Problem to solve: Beginning with the line that holds "เปิดอ่าน 298 ครั้ง" and ending with the last line of the entries, please output each line exactly, apart from any pictures.
§ §
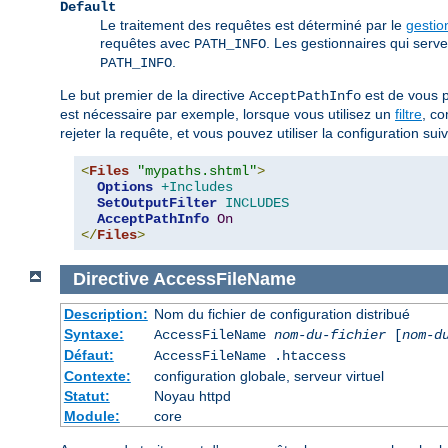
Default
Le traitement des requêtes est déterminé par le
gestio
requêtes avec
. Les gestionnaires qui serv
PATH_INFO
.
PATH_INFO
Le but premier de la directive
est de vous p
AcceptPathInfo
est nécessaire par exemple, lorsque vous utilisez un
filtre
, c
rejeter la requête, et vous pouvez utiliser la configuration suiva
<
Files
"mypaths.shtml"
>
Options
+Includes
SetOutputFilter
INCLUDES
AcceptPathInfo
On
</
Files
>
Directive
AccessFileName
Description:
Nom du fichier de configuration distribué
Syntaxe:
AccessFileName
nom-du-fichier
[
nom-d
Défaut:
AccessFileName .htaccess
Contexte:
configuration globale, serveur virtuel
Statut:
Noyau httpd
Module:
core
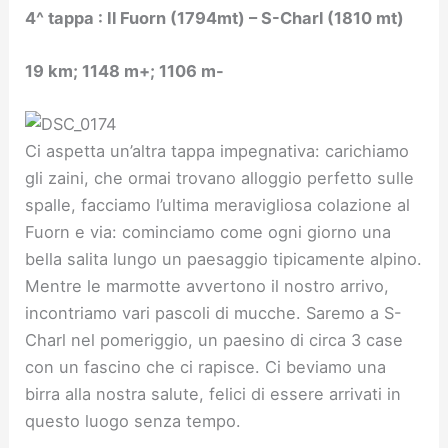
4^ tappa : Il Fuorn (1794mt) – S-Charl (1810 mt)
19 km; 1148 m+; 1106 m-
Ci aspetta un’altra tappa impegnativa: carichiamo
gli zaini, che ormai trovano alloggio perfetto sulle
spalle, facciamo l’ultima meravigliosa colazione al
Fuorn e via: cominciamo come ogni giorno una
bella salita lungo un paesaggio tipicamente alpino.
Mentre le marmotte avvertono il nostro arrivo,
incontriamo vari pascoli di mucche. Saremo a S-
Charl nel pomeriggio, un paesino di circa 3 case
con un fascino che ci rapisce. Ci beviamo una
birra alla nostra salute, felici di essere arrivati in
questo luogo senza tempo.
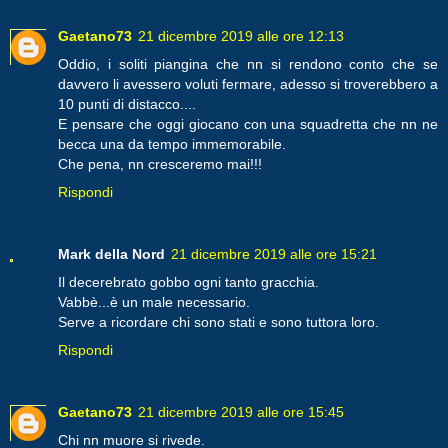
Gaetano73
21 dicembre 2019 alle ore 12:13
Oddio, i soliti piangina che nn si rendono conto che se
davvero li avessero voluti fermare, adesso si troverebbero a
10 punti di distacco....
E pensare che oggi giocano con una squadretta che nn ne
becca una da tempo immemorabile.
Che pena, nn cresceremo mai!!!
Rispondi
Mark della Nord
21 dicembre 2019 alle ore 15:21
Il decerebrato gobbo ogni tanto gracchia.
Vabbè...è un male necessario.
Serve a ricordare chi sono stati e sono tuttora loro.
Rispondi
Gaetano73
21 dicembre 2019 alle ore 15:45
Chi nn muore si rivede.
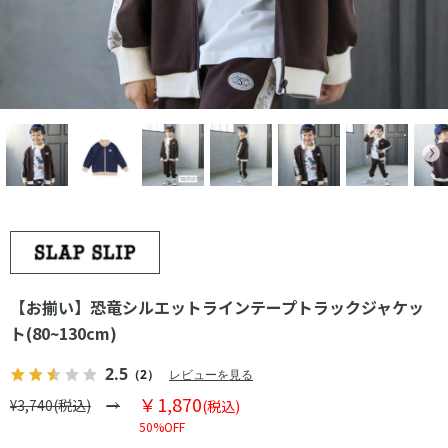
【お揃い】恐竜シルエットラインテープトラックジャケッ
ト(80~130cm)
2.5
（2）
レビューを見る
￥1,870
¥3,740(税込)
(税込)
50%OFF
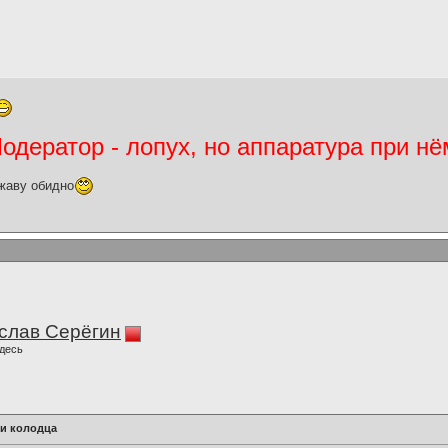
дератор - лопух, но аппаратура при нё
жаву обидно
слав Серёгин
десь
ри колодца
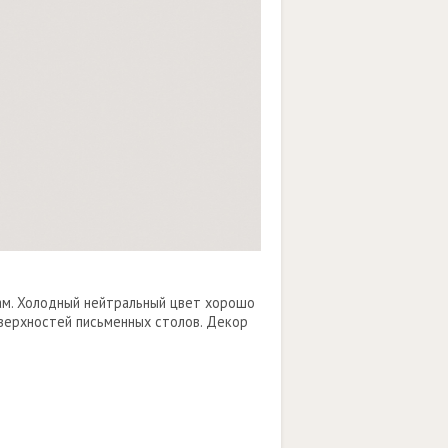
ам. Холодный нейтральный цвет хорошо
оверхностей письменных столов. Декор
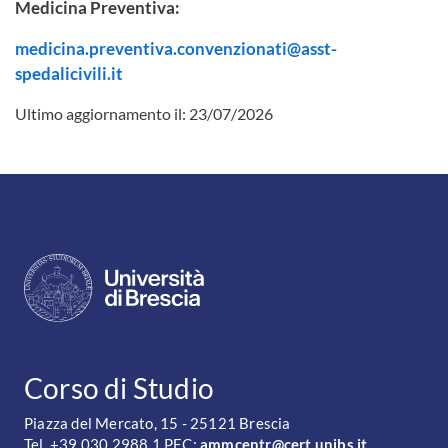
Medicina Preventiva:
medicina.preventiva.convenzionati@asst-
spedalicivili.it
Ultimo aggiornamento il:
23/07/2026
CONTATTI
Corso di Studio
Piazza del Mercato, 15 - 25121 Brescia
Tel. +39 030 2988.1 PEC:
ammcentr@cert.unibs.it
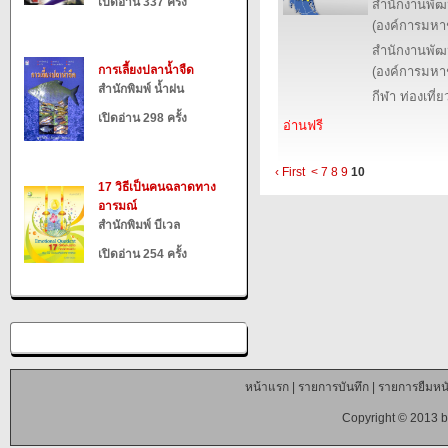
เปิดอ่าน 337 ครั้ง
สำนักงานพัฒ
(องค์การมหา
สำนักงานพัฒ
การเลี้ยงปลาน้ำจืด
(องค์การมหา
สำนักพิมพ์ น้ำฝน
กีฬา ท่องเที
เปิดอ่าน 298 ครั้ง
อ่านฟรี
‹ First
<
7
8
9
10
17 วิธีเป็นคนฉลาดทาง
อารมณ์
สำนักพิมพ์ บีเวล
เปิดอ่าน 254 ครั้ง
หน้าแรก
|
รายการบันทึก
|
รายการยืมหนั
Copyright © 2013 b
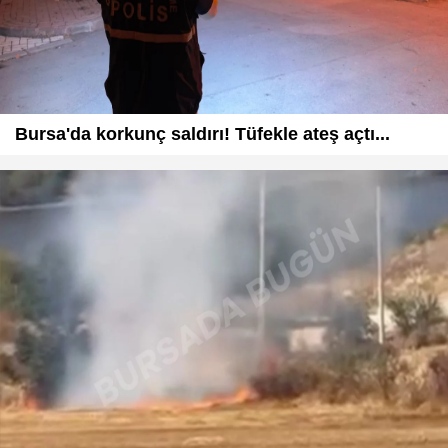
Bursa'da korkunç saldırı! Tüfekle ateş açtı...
§ §
Response to this exercise:
เปิดอ่าน 298 ครั้ง
อ่านฟรี
‹ First
<
7
8
9
10
17 วิธีเป็นคนฉลาดทาง
อารมณ์
สำนักพิมพ์ บีเวล
เปิดอ่าน 254 ครั้ง
หน้าแรก
|
รายการบันทึก
|
รายการยืมหนั
Copyright © 2013 b
Bursa'da korkunç saldırı! Tüfekle ateş açtı...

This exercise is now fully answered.